++++ Raw data ++++
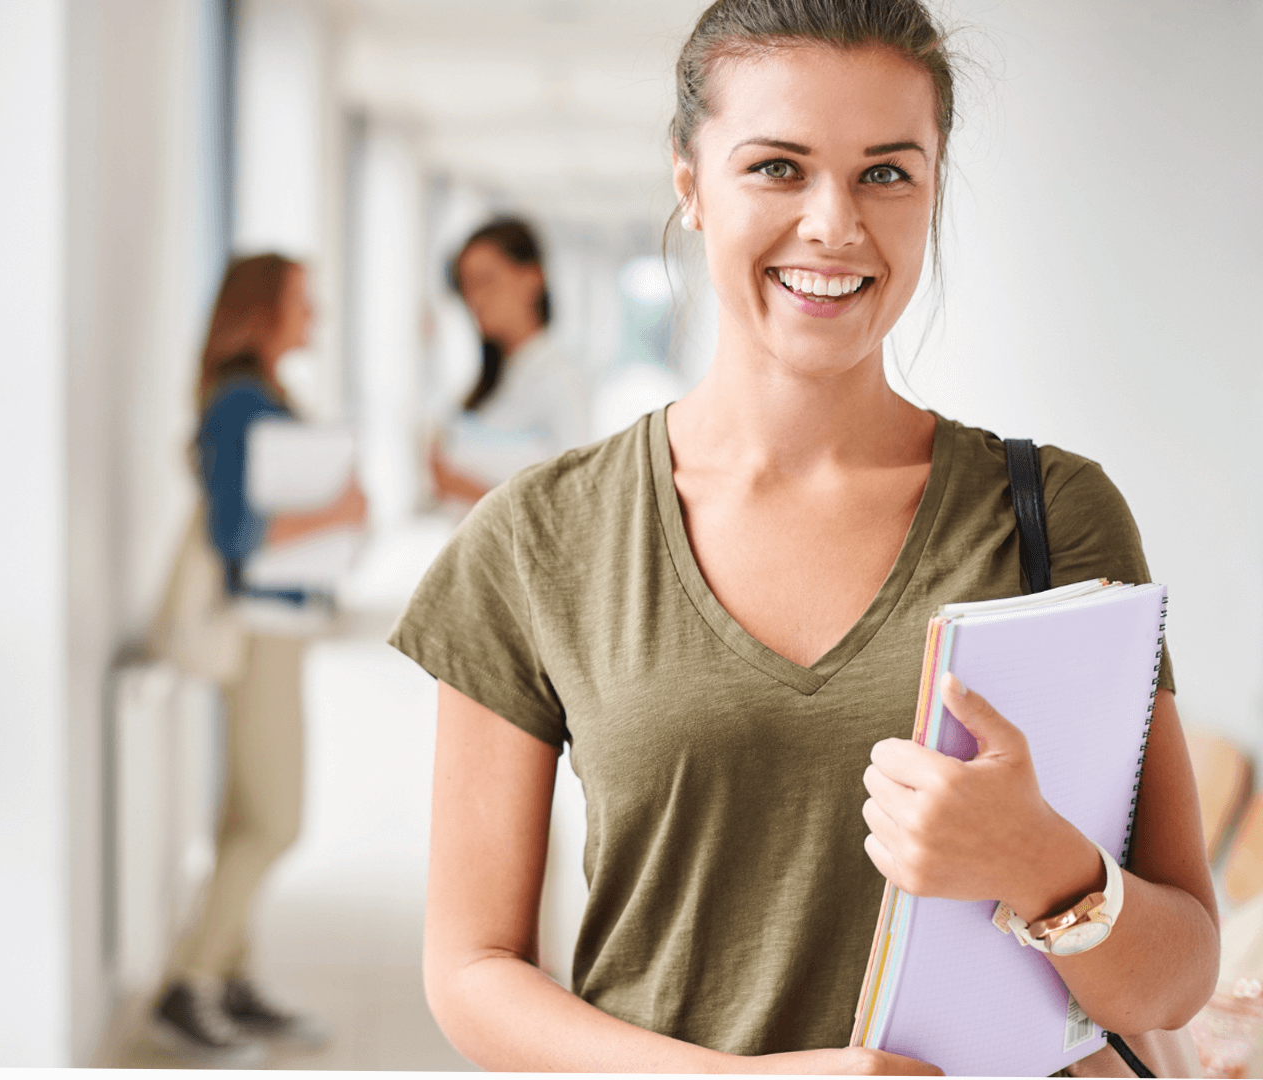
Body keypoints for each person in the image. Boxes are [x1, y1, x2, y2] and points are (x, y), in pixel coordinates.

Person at [389, 0, 1218, 1072]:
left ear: (931, 189)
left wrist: (1041, 862)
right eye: (776, 168)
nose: (833, 223)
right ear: (689, 184)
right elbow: (469, 971)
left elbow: (1177, 969)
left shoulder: (1053, 514)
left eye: (885, 172)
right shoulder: (538, 539)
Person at [152, 254, 367, 1059]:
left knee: (247, 812)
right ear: (263, 311)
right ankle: (191, 982)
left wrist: (343, 518)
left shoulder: (266, 396)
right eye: (303, 302)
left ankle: (231, 981)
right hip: (258, 629)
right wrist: (335, 510)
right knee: (276, 820)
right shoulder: (243, 401)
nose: (315, 315)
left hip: (281, 624)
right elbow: (236, 535)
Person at [429, 217, 588, 508]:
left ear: (532, 279)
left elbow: (570, 507)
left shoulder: (560, 380)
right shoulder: (488, 381)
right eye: (467, 286)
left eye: (486, 281)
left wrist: (461, 486)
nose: (475, 298)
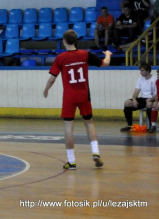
++++
__Problem to solve__. For each line in the records that contains the word "wrist", make a copy.

__Answer to this task__.
left wrist: (1041, 862)
left wrist: (343, 518)
right wrist: (335, 510)
left wrist: (461, 486)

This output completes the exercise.